Mr Misic teaches what he calls a simple strategy for successful trading in any asset class - whether stocks, forex or futures - that involves following the inevitable business cycle of "an expansion, a peak, a contraction and then a trough", and striking - buying or selling - at the correct moment. "So up, sideways, down and sideways again is pretty much the pattern," he says. "And the market has the same pattern; they call it accumulation, mark up, distribution and mark down."
I'm writing this stuff down, mouthing the words, but secretly glad I'm not going to be tested on it later. And then comes a quiet revelation. I guess we all know the way it is - that the world is comprised, essentially, of suckers and suckees - but hearing it spelled out for the first time by Mr Misic, as he gives me his idiot's guide to market economics, is a little disheartening. "Institutions like to accumulate large positions of assets in anticipation of higher prices and, after the higher prices are reached, they usually distribute to the public, who like to buy at the top of the market."
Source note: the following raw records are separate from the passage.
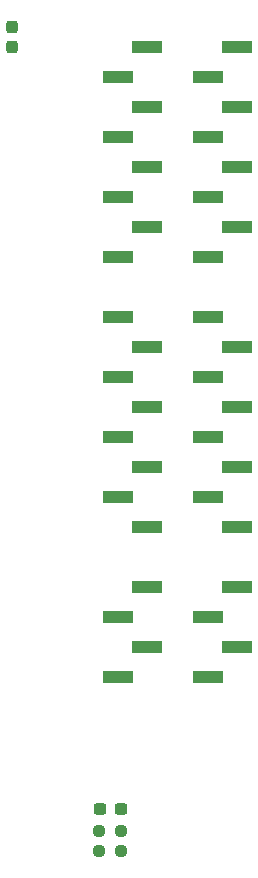
<source format=gbr>
%TF.GenerationSoftware,KiCad,Pcbnew,8.0.8+dfsg-1*%
%TF.CreationDate,2025-05-23T17:59:01+09:00*%
%TF.ProjectId,bionic-tms9900,62696f6e-6963-42d7-946d-73393930302e,1*%
%TF.SameCoordinates,Original*%
%TF.FileFunction,Paste,Bot*%
%TF.FilePolarity,Positive*%
%FSLAX46Y46*%
G04 Gerber Fmt 4.6, Leading zero omitted, Abs format (unit mm)*
G04 Created by KiCad (PCBNEW 8.0.8+dfsg-1) date 2025-05-23 17:59:01*
%MOMM*%
%LPD*%
G01*
G04 APERTURE LIST*
G04 Aperture macros list*
%AMRoundRect*
0 Rectangle with rounded corners*
0 $1 Rounding radius*
0 $2 $3 $4 $5 $6 $7 $8 $9 X,Y pos of 4 corners*
0 Add a 4 corners polygon primitive as box body*
4,1,4,$2,$3,$4,$5,$6,$7,$8,$9,$2,$3,0*
0 Add four circle primitives for the rounded corners*
1,1,$1+$1,$2,$3*
1,1,$1+$1,$4,$5*
1,1,$1+$1,$6,$7*
1,1,$1+$1,$8,$9*
0 Add four rect primitives between the rounded corners*
20,1,$1+$1,$2,$3,$4,$5,0*
20,1,$1+$1,$4,$5,$6,$7,0*
20,1,$1+$1,$6,$7,$8,$9,0*
20,1,$1+$1,$8,$9,$2,$3,0*%
G04 Aperture macros list end*
%ADD10RoundRect,0.237500X0.250000X0.237500X-0.250000X0.237500X-0.250000X-0.237500X0.250000X-0.237500X0*%
%ADD11RoundRect,0.237500X0.237500X-0.300000X0.237500X0.300000X-0.237500X0.300000X-0.237500X-0.300000X0*%
%ADD12R,2.510000X1.000000*%
%ADD13RoundRect,0.237500X-0.250000X-0.237500X0.250000X-0.237500X0.250000X0.237500X-0.250000X0.237500X0*%
%ADD14RoundRect,0.237500X-0.300000X-0.237500X0.300000X-0.237500X0.300000X0.237500X-0.300000X0.237500X0*%
G04 APERTURE END LIST*
D10*
%TO.C,R7*%
X95504000Y-113792000D03*
X93679000Y-113792000D03*
%TD*%
D11*
%TO.C,C2*%
X86283800Y-45720000D03*
X86283800Y-43995000D03*
%TD*%
D12*
%TO.C,J1*%
X97764600Y-45720000D03*
X95275400Y-48260000D03*
X97764600Y-50800000D03*
X95275400Y-53340000D03*
X97764600Y-55880000D03*
X95275400Y-58420000D03*
X97764600Y-60960000D03*
X95275400Y-63500000D03*
X95275400Y-68580000D03*
X97764600Y-71120000D03*
X95275400Y-73660000D03*
X97764600Y-76200000D03*
X95275400Y-78740000D03*
X97764600Y-81280000D03*
X95275400Y-83820000D03*
X97764600Y-86360000D03*
X97764600Y-91440000D03*
X95275400Y-93980000D03*
X97764600Y-96520000D03*
X95275400Y-99060000D03*
%TD*%
D13*
%TO.C,R6*%
X93679000Y-112039400D03*
X95504000Y-112039400D03*
%TD*%
D12*
%TO.C,J2*%
X102895400Y-99060000D03*
X105384600Y-96520000D03*
X102895400Y-93980000D03*
X105384600Y-91440000D03*
X105384600Y-86360000D03*
X102895400Y-83820000D03*
X105384600Y-81280000D03*
X102895400Y-78740000D03*
X105384600Y-76200000D03*
X102895400Y-73660000D03*
X105384600Y-71120000D03*
X102895400Y-68580000D03*
X102895400Y-63500000D03*
X105384600Y-60960000D03*
X102895400Y-58420000D03*
X105384600Y-55880000D03*
X102895400Y-53340000D03*
X105384600Y-50800000D03*
X102895400Y-48260000D03*
X105384600Y-45720000D03*
%TD*%
D14*
%TO.C,C10*%
X93780900Y-110236000D03*
X95505900Y-110236000D03*
%TD*%
M02*

</source>
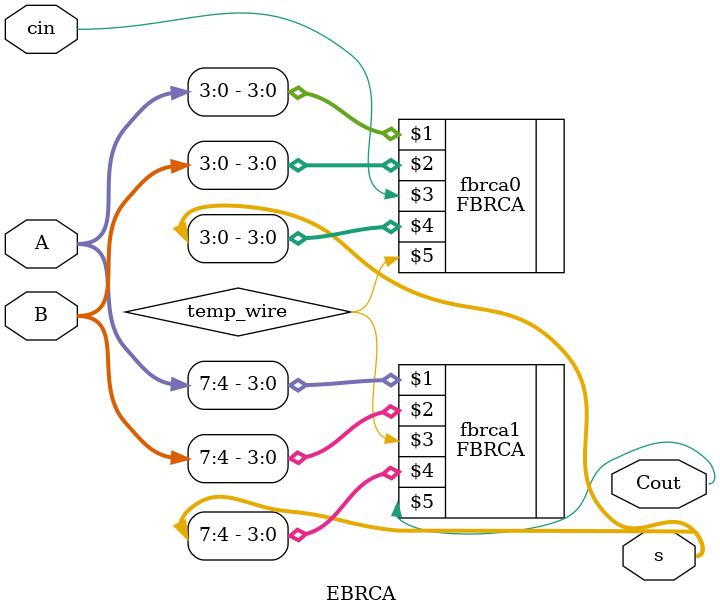
<source format=v>
module EBRCA (
    input  [7:0] A,
    input  [7:0] B,
    input   cin,
    output [7:0] s,
    output Cout
);
wire temp_wire;
FBRCA fbrca0(A[3:0], B[3:0], cin, s[3:0], temp_wire );
FBRCA fbrca1(A[7:4], B[7:4], temp_wire, s[7:4], Cout );
endmodule

</source>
By "like", I think he means "know no better than". Sometimes it's hard to know when financial types are being funny. And then, he says: "The market collapses, the only people that have money are the institutions and then the whole thing starts over again. "Every generation," he adds, "goes through it; you either figure it out or you're a part of it for ever." Depressing. I have wasted my life as a wage slave. So how to figure it out and cross over to the smart side?
For Mr Misic, it's all about the weekly charts: study these carefully and patterns will start to emerge - patterns that can be exploited by the nimble-footed day trader. And don't waste your time reading too much. "For example, look at the gold market right now. It's at all-time highs and going higher. What to do? There's all these people that are long on gold telling you, 'Oh, it's a buy', and everybody who's short telling you, 'Oh, it's going to collapse'."
What you need, he says, is not contradictory advice, but a strategy - based on a sound understanding of demand and supply. "So if you want to buy gold, say, you either buy when it makes a new high or you buy when there's a pullback to some kind of demand zone below current price. Prices don't always go straight up, they often fall back a little before resuming the uptrend." A dim bulb lights up. This was a strategy I'd stumbled on myself, a few columns back!
But a little knowledge is, of course, a dangerous thing, and now I am in a quandary. Do I plunge in deeper, deploying Fibonacci retracement lines (whatever they are) in an attempt to second guess the market? Or do I just stumble on, continuing to act on instinct (a word, incidentally, that makes Mr Misic draw breath, politely, but sharply)? Well, a bit of both, I guess. After all, there's no real money at stake - and if there was, I can't help thinking that handing over $5,000 or so to Mr Misic and his colleagues would be my first and best investment.
Meanwhile, back to stabbing in the dark in the unreal world, whereby this week I have made a grand total of £9.82. Whoop-de-doop. Not quite enough for two Big Mac meals.